Demonstrations and violent police response — “officers with their name tags removed firing stun grenades and rubber bullets indiscriminately at fleeing protesters and bystanders and hunting stragglers through the streets” — continue in Brazil. Raphael Neves warns that the protests are about more than transport fares. “People are going hungry and the government builds stadiums,” quotes the New York Times.
Earlier this month Nick Danforth challenged the conventional wisdom on Erdogan and the Occupy Gezi protests: “Yet the painful irony, for anyone who wants to see Turkish democracy prosper, is that if Erdogan had paid more heed to his critics, his government would not be on the verge of succeeding in a historic effort to end Turkey’s brutal thirty-year civil war with Kurdish separatists.”
Hussein Ibish cheers the Obama administration’s Syrian policy shift, arguing that America’s involvement in Syria is “a completely different kind of engagement and in a totally different context” than the War in Iraq. Daniel Larison disagrees, noting that regional support for American involvement is no where near as uniform as Ibish argues.
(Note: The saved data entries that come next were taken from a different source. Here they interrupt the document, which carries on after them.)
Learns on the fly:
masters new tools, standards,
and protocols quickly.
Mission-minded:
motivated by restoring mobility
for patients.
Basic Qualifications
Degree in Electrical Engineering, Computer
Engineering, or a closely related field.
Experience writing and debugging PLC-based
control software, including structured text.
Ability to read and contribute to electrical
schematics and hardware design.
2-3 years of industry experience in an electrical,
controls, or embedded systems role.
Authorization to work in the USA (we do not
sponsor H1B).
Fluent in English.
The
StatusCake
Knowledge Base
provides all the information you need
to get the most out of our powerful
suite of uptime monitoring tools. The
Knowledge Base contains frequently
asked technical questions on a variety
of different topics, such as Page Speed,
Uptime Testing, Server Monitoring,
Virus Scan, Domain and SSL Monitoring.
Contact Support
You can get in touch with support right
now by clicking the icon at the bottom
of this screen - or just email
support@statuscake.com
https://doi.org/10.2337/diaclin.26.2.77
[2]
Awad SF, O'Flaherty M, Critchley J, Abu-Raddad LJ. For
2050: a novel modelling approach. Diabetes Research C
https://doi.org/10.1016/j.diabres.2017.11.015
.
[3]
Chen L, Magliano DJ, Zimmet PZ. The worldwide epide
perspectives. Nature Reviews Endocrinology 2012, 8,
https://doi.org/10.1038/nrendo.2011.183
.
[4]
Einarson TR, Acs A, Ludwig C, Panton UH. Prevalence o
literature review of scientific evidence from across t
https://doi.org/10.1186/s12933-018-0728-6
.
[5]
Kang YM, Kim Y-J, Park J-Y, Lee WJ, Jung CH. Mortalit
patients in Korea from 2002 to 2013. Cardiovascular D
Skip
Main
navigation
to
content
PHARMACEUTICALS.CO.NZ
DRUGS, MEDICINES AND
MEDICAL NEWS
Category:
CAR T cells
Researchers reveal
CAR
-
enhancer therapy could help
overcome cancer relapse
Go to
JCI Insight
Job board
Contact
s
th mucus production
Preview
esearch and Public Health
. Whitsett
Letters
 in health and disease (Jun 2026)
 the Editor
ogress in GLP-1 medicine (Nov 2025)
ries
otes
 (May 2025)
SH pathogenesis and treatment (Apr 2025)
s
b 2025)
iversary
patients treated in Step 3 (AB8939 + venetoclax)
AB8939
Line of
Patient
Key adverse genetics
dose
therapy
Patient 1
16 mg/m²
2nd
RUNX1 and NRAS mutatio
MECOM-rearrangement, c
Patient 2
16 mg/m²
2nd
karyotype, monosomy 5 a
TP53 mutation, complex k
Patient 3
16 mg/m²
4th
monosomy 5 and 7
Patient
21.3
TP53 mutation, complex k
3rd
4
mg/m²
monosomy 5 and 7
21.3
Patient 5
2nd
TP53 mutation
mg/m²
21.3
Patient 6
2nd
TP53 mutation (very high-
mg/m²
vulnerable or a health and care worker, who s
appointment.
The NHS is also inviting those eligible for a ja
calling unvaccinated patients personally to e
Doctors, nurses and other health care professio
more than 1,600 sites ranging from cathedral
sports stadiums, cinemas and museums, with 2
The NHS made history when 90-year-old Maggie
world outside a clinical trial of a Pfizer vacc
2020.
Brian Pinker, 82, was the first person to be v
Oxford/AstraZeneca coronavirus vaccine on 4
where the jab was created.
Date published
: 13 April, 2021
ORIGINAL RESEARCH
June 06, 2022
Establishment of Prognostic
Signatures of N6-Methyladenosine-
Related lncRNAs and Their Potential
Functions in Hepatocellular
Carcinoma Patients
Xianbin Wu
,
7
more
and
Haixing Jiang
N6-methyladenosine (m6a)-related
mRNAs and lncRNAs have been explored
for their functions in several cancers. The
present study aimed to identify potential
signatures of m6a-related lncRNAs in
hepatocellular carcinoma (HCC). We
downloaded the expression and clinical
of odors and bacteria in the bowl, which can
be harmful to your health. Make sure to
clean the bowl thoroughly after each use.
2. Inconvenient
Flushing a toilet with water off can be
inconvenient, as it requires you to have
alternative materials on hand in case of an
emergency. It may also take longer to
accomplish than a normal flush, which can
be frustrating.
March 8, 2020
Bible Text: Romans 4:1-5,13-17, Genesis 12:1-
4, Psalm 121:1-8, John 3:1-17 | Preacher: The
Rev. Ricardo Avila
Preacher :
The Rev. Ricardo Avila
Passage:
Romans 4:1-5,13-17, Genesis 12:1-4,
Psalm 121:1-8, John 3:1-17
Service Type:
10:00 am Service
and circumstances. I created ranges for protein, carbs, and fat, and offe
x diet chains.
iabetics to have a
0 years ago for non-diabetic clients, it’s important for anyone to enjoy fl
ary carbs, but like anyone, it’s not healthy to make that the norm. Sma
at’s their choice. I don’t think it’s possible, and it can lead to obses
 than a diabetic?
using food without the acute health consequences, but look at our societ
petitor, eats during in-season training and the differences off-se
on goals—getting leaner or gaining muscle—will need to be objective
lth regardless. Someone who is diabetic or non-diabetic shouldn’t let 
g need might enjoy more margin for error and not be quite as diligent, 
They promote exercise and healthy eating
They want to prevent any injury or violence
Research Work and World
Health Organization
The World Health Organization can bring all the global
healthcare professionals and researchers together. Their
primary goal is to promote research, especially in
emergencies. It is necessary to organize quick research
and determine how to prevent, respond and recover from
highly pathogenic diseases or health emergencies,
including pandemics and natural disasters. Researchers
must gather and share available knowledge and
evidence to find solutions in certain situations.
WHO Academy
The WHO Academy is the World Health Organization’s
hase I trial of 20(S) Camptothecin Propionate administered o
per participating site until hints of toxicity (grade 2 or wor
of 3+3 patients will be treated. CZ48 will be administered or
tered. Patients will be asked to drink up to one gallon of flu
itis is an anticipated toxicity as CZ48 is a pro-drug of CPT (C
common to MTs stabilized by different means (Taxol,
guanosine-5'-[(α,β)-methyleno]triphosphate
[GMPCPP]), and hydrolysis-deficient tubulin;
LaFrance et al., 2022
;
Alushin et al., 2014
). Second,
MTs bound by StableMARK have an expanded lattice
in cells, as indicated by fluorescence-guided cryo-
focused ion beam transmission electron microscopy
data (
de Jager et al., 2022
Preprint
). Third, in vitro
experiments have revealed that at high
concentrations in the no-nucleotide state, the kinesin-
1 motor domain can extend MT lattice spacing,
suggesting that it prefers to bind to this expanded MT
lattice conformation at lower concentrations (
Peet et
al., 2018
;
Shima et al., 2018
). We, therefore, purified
Relatedly, polling is now in after the administration’s decision — support among Americans for sending arms to anti-regime Syrian forces has fallen from 29 to 20 percent between March 2012 and today. Gallup finds Democrats more likely to support the decision, as are those who follow the conflict closely. Unsurprisingly, most Americans somewhat contradictorily also think “it is important for the US to support people who oppose authoritarian regimes.”
CIA and special operations personnel have been secretly training Syrian rebels in anti-tank and anti-air warfare since last November.
This is of course no surprise, but what a world — supported by the US and firmly opposed by Russia, Syrian rebels have received their first new heavy weapons… including Russian-manufactured anti-tank missiles.